- Work to do: Copy out every row below that contains the string "oppositeDirection", matching case exactly.
== Records to use ==
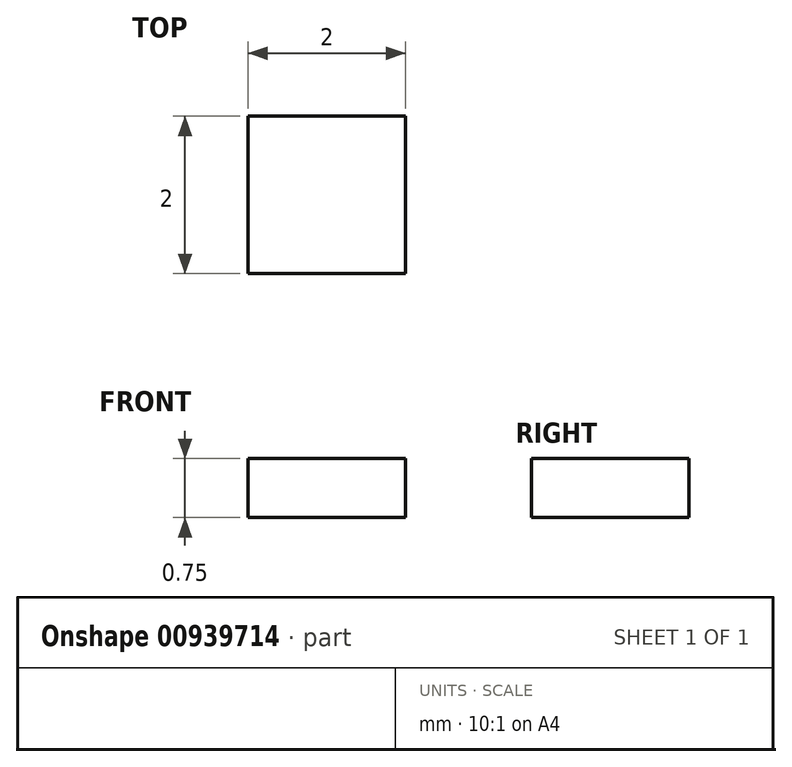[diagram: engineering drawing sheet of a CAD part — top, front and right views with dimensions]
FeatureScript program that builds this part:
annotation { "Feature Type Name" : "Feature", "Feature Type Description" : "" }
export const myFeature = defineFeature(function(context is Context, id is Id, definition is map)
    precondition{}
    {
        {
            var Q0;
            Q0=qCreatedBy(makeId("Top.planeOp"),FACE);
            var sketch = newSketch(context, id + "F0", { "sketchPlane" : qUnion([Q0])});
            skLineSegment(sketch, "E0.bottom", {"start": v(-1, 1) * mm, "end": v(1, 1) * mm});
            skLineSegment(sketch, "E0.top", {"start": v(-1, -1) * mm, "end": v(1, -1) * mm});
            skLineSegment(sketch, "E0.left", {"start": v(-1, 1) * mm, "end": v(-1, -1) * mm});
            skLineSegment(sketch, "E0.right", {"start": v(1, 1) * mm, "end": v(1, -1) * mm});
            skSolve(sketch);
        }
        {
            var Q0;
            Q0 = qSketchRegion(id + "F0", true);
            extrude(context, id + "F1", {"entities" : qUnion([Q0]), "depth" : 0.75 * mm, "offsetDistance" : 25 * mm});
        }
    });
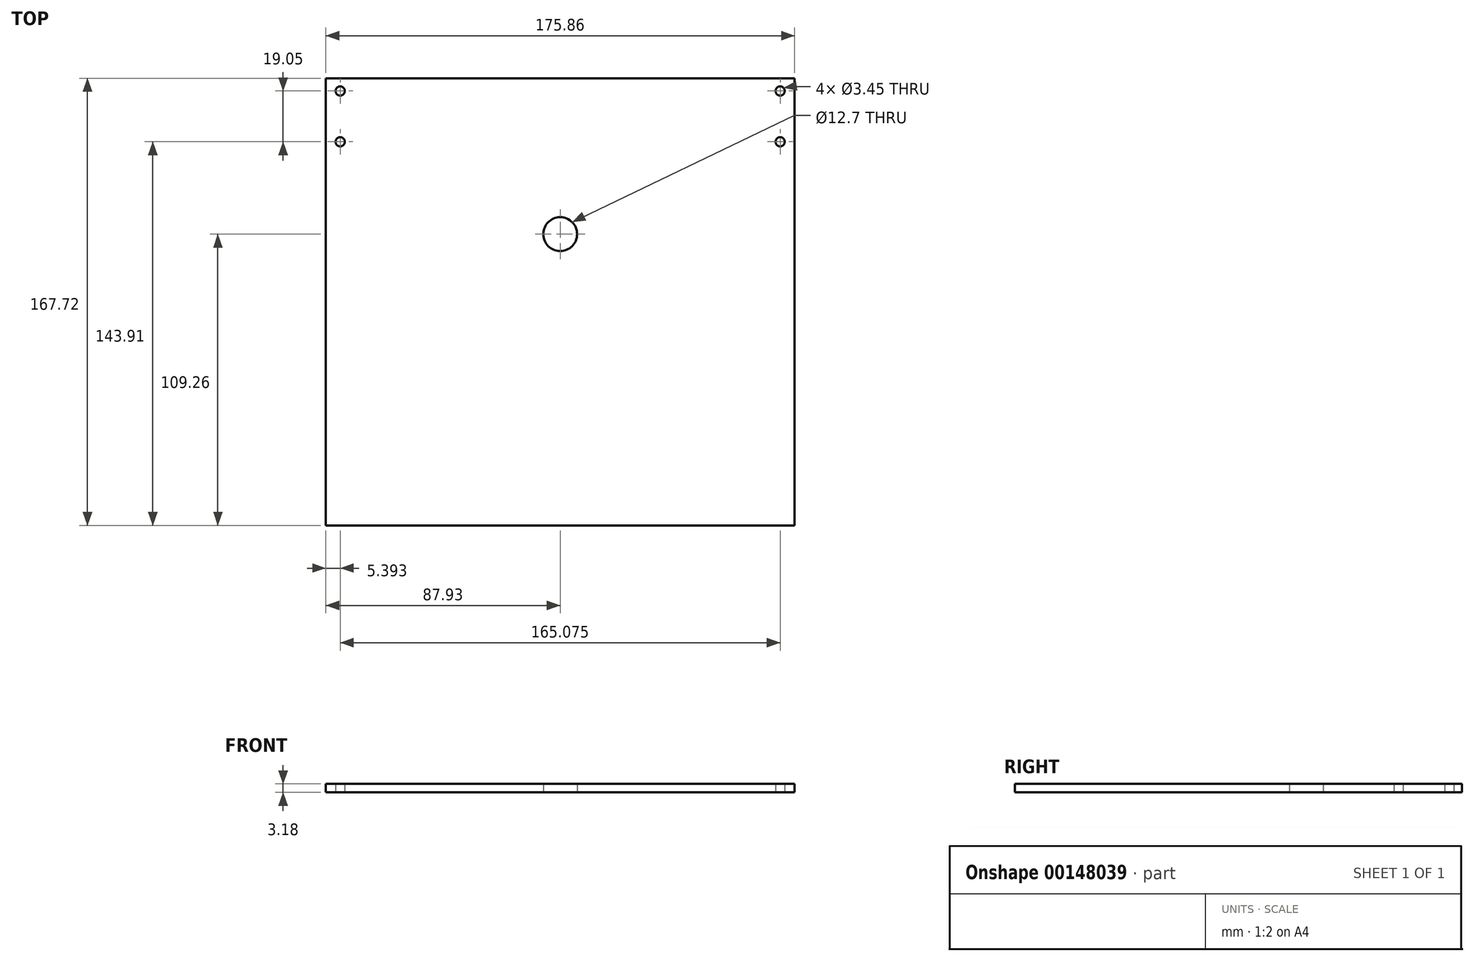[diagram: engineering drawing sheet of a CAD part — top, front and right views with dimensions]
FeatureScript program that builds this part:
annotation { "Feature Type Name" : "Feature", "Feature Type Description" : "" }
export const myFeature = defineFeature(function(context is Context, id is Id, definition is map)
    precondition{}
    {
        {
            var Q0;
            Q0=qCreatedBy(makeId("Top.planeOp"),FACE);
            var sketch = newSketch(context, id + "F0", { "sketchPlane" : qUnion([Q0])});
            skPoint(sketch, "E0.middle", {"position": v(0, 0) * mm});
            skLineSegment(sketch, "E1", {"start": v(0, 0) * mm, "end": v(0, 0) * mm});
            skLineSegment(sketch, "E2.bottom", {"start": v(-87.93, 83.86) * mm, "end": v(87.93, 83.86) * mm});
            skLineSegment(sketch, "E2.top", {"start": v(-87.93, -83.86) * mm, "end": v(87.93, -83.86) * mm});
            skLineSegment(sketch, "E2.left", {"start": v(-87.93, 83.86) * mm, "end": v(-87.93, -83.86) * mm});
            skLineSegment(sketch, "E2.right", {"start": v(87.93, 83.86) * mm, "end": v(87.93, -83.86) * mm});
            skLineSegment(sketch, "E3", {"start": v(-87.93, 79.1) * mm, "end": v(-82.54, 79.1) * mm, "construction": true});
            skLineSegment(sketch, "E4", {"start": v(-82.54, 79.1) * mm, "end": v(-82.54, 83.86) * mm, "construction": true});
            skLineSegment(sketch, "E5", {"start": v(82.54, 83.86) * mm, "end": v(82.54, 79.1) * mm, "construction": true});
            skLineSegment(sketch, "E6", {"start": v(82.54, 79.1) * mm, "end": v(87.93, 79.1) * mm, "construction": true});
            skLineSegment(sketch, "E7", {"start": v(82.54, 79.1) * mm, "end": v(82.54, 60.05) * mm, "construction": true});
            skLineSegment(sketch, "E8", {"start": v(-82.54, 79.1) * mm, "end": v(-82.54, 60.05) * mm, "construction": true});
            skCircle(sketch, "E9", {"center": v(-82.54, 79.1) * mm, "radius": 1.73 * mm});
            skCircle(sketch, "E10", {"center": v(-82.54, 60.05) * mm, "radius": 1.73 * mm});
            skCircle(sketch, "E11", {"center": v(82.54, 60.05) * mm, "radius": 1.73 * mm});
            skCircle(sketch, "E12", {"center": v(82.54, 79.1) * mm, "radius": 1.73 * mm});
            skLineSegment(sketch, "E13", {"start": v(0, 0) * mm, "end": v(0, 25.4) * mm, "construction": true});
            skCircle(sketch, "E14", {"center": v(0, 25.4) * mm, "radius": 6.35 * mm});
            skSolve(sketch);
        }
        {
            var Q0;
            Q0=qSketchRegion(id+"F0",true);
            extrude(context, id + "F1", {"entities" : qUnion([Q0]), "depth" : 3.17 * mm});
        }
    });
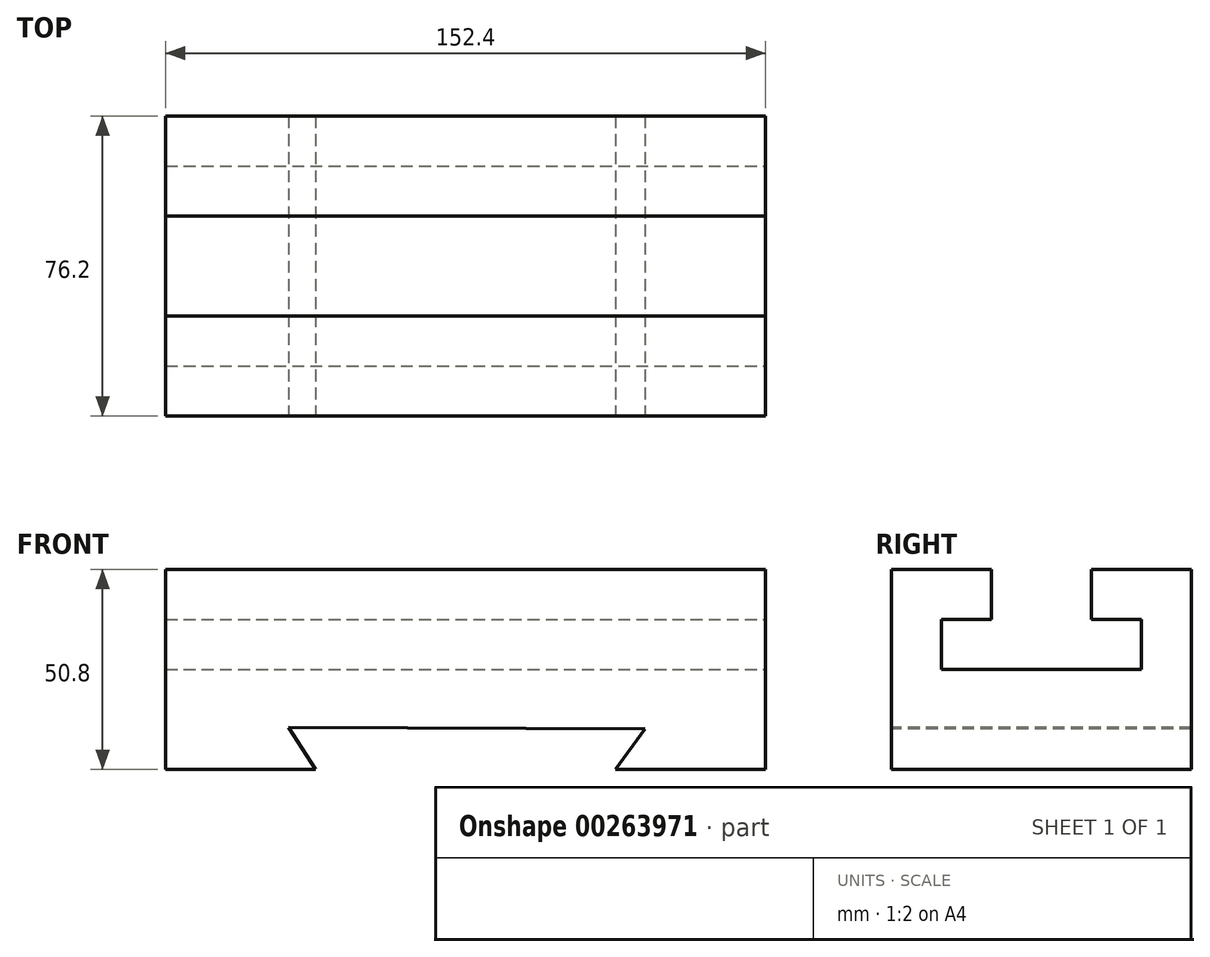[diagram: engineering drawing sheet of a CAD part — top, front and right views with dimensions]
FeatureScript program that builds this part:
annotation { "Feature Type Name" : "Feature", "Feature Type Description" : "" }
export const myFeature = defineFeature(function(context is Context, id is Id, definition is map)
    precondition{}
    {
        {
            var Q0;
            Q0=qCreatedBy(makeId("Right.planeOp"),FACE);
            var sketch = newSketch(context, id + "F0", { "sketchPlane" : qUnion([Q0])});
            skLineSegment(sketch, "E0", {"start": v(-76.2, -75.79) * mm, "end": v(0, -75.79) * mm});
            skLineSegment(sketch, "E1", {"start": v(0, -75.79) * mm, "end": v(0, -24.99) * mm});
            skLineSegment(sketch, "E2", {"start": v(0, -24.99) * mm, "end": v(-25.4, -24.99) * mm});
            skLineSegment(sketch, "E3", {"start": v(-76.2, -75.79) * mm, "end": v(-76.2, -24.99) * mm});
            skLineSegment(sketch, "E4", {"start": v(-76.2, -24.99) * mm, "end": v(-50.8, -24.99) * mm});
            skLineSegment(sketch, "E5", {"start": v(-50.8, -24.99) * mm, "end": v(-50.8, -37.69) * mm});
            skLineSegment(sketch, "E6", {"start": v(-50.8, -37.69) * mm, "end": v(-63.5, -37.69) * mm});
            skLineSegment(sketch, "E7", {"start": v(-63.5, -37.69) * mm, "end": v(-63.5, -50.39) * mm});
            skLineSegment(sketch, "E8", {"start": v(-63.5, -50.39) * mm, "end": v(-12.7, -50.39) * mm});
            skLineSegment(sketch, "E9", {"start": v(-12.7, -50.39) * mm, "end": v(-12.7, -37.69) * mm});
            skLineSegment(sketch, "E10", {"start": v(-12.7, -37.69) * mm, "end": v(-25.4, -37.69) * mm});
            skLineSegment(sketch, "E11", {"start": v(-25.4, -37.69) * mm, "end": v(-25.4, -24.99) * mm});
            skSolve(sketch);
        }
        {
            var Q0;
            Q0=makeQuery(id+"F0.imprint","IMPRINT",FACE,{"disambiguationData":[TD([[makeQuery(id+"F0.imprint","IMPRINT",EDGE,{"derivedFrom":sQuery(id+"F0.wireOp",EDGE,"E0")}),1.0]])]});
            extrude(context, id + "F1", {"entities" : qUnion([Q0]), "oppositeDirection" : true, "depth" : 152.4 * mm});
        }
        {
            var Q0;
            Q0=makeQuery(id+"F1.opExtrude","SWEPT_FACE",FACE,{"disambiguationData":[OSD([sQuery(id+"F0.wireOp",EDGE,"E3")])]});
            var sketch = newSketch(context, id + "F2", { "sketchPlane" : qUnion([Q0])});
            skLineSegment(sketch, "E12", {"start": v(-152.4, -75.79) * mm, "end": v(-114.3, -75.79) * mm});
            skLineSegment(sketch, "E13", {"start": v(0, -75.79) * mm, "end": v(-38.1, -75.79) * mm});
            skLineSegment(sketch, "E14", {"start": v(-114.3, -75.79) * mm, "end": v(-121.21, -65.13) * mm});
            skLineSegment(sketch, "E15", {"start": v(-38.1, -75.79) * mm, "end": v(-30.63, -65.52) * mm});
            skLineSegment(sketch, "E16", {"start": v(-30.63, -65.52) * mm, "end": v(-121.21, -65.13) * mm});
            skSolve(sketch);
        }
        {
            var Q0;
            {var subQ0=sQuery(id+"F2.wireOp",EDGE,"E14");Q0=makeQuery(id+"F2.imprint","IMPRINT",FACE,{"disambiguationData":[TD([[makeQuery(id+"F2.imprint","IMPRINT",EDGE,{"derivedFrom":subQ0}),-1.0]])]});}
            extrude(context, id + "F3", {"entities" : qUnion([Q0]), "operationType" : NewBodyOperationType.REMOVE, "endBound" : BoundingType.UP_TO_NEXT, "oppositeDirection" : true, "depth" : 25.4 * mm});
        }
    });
===
- Task solution:
            extrude(context, id + "F1", {"entities" : qUnion([Q0]), "oppositeDirection" : true, "depth" : 152.4 * mm});
            extrude(context, id + "F3", {"entities" : qUnion([Q0]), "operationType" : NewBodyOperationType.REMOVE, "endBound" : BoundingType.UP_TO_NEXT, "oppositeDirection" : true, "depth" : 25.4 * mm});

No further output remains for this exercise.